**Text shown:**
Living in a crime scene

Tampering

Echoes of Sunset Boulevard

Power overlooking

24
Nov
09

I’m Stuffed: Feast of Love

Wasn’t planning on posting this now, but an historic moment has arrived: my first blog post while airborne, thanks the the good people at Google and Virgin America. Too bad the movie sucks.

Two from Robert Benton, two days in a row, starting with the more recent of the two: Feast of Love. A weird film; one would expect something quite a bit more substantial and not so stacked with sophistry from an experienced director and pretty solid cast. Morgan Freeman is basically “God” again, offering the hollow voiceover about the Greek gods and how they invented love, what a mess it turned out to be, etc., etc. Could be argued that the camera work is trying to mimic the way in which Greek gods might observe us silly human lovers: constantly moving in and out, side to side, giving that transient quality to everything it sees. Life occurs, then rinses itself off, then repeats. The movement isn’t as fluid as an Altman or as jagged as a Cuarón; seems overall noncommittal, confused. The film professes to profess wisdom, and thanks to Freeman it might well get away with it for gullible audiences. The actors, the clichés, and the nudity factor are likely to keep plenty interested in this truly uninteresting film. Hard to value something for pointing out facts that a day in the real world with an ounce of common sense makes quite obvious. Sounds like the definition of “pretentious”.

**Given problem:** In the review of Feast of Love, which actor delivers the voiceover about the Greek gods? The data below comes from a separate source.

**Data listing:**
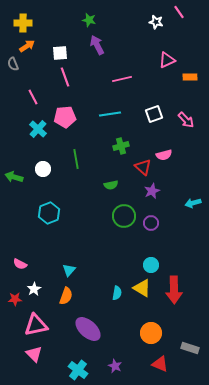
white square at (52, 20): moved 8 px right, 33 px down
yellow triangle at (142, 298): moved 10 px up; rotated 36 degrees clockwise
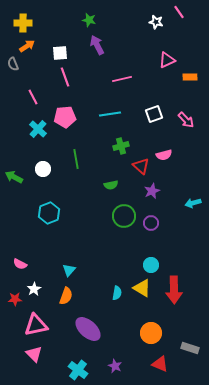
red triangle at (143, 167): moved 2 px left, 1 px up
green arrow at (14, 177): rotated 12 degrees clockwise
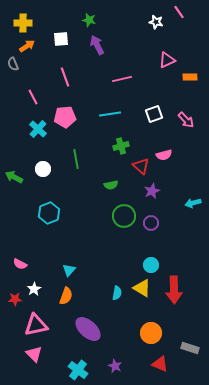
white square at (60, 53): moved 1 px right, 14 px up
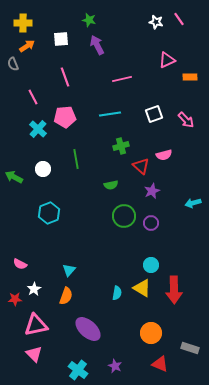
pink line at (179, 12): moved 7 px down
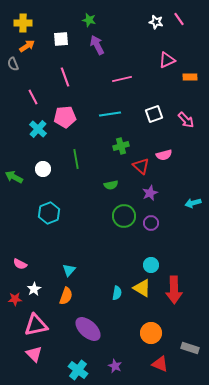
purple star at (152, 191): moved 2 px left, 2 px down
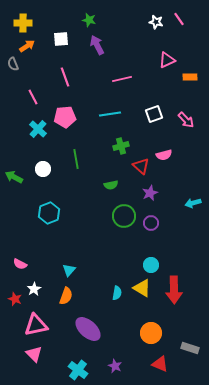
red star at (15, 299): rotated 24 degrees clockwise
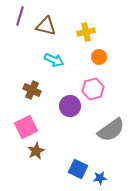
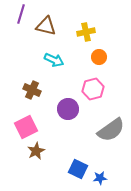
purple line: moved 1 px right, 2 px up
purple circle: moved 2 px left, 3 px down
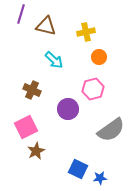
cyan arrow: rotated 18 degrees clockwise
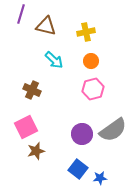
orange circle: moved 8 px left, 4 px down
purple circle: moved 14 px right, 25 px down
gray semicircle: moved 2 px right
brown star: rotated 12 degrees clockwise
blue square: rotated 12 degrees clockwise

**Result:** Morgan Freeman